#### Exercise prompt
If a line includes "Jerusalem", copy it out of the entries.

(Transcribed page contents)
------------------------------------------------------------------------

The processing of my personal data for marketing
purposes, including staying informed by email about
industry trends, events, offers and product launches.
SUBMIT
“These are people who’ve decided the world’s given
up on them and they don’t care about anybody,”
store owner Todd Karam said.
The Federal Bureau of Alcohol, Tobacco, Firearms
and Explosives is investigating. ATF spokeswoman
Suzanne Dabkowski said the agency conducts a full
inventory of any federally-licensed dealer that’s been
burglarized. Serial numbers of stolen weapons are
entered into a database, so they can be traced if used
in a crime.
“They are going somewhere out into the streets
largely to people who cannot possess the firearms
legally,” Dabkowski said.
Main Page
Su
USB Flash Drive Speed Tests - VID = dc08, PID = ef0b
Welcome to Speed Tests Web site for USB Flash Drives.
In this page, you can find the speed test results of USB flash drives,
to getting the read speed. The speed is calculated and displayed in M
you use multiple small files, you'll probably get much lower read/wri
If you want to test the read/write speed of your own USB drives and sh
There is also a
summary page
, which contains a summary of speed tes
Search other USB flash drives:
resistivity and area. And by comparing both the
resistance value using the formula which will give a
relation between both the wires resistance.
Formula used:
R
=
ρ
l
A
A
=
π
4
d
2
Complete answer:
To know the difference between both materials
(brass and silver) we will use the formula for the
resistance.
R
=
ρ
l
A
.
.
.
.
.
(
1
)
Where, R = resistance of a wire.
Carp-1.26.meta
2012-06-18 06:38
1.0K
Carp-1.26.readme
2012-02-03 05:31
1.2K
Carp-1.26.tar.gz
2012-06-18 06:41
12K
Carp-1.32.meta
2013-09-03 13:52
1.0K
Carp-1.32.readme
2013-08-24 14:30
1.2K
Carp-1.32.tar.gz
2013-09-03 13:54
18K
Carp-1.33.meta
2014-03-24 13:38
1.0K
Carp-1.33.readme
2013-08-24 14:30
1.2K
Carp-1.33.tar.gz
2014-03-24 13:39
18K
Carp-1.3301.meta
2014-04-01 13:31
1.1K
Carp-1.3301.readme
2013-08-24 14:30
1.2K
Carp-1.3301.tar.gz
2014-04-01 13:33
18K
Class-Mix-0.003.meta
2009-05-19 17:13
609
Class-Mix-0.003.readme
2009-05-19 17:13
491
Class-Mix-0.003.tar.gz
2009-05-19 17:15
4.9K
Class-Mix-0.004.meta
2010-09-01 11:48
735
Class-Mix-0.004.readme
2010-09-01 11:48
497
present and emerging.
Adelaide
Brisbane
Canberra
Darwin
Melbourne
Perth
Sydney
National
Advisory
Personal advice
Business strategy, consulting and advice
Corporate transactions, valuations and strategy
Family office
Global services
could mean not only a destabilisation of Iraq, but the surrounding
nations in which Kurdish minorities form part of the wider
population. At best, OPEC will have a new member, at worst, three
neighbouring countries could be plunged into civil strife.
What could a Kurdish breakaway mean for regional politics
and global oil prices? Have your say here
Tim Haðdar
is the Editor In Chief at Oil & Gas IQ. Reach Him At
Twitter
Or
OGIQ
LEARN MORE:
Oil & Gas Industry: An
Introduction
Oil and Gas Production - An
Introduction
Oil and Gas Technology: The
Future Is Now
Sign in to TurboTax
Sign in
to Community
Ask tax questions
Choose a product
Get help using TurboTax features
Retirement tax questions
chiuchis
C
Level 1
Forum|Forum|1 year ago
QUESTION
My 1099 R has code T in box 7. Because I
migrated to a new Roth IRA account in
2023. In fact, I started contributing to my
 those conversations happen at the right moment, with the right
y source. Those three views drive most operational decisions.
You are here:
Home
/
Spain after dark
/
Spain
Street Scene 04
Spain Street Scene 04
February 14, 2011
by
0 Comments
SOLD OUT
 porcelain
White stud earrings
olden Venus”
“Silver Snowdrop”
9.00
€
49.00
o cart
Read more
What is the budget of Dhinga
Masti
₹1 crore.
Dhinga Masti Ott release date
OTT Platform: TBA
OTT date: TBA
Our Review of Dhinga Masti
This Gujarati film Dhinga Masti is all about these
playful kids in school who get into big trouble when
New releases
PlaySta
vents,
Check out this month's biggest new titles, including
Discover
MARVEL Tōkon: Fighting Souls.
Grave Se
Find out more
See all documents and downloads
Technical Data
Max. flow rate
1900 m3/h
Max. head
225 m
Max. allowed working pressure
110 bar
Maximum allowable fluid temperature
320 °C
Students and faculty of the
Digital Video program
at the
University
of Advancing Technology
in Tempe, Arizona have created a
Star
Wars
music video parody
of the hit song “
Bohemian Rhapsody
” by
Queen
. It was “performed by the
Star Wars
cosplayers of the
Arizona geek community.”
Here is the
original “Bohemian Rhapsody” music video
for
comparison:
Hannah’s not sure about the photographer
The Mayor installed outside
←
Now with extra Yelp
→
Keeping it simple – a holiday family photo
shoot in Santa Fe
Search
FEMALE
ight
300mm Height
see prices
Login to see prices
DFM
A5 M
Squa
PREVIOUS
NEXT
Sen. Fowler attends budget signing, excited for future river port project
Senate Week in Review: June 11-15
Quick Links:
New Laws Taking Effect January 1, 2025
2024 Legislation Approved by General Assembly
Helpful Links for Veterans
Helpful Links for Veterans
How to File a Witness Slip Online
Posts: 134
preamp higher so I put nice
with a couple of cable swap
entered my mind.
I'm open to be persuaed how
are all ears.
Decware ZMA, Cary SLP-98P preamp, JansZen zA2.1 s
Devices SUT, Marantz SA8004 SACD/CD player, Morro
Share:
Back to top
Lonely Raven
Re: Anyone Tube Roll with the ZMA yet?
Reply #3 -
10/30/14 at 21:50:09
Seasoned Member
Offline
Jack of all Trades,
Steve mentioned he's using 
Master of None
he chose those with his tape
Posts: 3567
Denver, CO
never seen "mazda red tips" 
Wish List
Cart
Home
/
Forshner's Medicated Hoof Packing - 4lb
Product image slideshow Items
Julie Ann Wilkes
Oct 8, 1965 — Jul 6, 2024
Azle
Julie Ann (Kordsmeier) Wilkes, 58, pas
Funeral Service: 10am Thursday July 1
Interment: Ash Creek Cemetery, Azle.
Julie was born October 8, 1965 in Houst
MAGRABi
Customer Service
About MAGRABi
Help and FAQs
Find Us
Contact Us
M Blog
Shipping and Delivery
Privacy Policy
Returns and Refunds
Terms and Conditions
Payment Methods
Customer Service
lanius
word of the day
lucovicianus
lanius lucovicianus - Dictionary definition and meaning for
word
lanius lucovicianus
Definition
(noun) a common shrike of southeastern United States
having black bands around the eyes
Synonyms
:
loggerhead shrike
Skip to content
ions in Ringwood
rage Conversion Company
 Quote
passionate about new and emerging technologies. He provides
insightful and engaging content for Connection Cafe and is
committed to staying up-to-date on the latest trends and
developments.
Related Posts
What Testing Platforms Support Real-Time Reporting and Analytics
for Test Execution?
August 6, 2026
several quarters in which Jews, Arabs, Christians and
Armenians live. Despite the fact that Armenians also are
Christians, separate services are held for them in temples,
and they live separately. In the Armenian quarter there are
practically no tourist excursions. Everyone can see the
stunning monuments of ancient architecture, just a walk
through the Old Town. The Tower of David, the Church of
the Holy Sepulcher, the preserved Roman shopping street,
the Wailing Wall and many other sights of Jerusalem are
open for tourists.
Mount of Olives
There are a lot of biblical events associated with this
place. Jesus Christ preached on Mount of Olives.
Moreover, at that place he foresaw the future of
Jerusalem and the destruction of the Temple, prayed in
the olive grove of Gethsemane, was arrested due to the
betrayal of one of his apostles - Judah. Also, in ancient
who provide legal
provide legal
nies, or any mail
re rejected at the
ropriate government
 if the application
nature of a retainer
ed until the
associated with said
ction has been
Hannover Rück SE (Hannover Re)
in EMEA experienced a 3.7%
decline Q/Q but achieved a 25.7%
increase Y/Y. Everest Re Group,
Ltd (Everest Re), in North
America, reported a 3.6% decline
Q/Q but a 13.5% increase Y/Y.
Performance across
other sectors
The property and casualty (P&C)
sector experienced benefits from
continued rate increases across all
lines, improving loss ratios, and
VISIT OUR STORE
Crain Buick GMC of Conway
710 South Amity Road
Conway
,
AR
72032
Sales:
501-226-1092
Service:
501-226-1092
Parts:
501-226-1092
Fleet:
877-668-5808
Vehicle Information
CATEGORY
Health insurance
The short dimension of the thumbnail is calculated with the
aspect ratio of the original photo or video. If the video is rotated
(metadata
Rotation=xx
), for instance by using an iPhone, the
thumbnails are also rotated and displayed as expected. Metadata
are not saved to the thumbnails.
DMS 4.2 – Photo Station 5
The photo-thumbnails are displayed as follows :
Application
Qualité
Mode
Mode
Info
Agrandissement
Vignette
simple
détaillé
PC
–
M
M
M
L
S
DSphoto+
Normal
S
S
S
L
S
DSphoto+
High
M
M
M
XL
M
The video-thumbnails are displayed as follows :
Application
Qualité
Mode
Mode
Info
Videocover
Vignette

------------------------------------------------------------------------

#### Finished task
the Wailing Wall and many other sights of Jerusalem are
Jerusalem and the destruction of the Temple, prayed in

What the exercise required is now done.